Dataset entries:
───

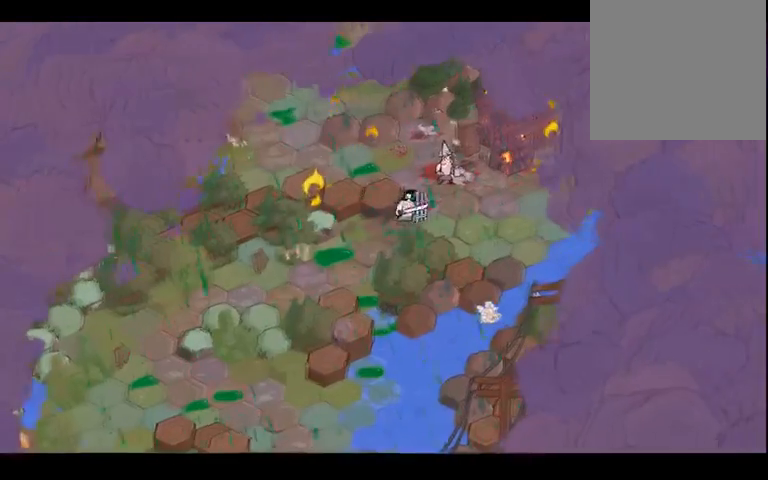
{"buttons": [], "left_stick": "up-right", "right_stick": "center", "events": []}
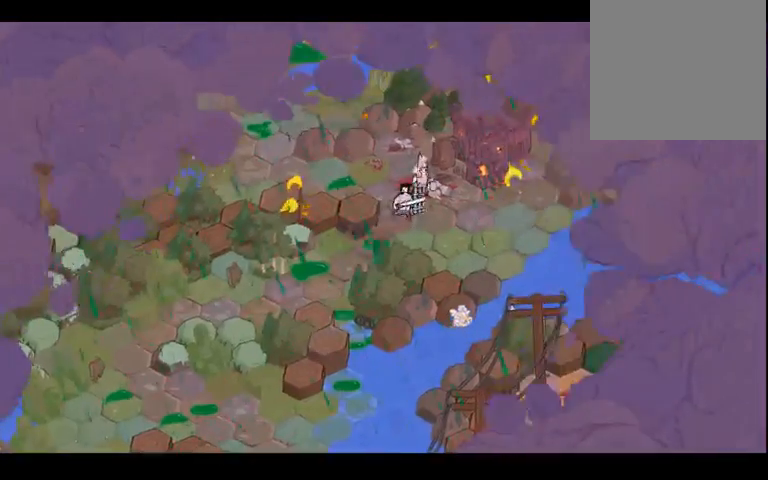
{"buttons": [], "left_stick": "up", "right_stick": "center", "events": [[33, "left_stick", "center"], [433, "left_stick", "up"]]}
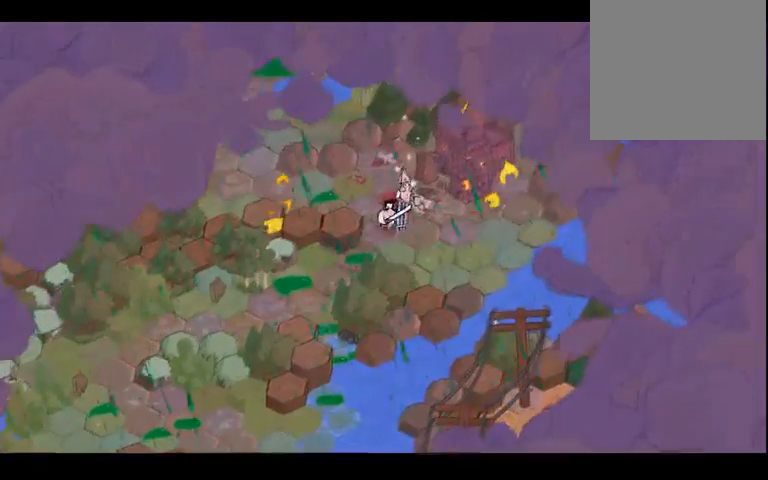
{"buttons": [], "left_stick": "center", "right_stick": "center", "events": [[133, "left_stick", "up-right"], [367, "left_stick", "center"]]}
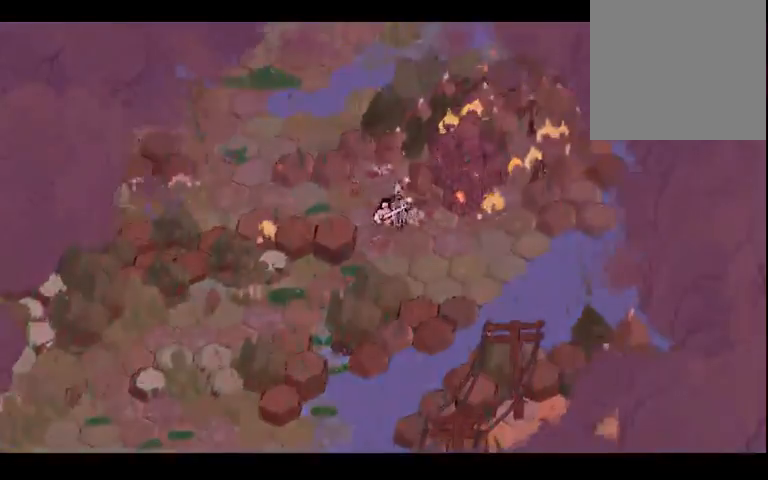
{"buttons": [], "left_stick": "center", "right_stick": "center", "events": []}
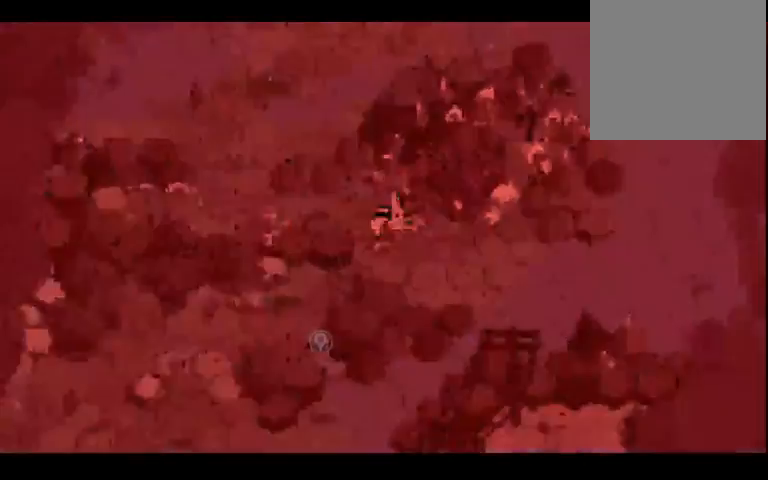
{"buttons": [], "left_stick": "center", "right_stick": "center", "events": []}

───

§ **Directions for this task**: From the first line to the last, retype the data exactly, without images.

§ **Exercise output**:
{"buttons": [], "left_stick": "up-right", "right_stick": "center", "events": []}
{"buttons": [], "left_stick": "up", "right_stick": "center", "events": [[33, "left_stick", "center"], [433, "left_stick", "up"]]}
{"buttons": [], "left_stick": "center", "right_stick": "center", "events": [[133, "left_stick", "up-right"], [367, "left_stick", "center"]]}
{"buttons": [], "left_stick": "center", "right_stick": "center", "events": []}
{"buttons": [], "left_stick": "center", "right_stick": "center", "events": []}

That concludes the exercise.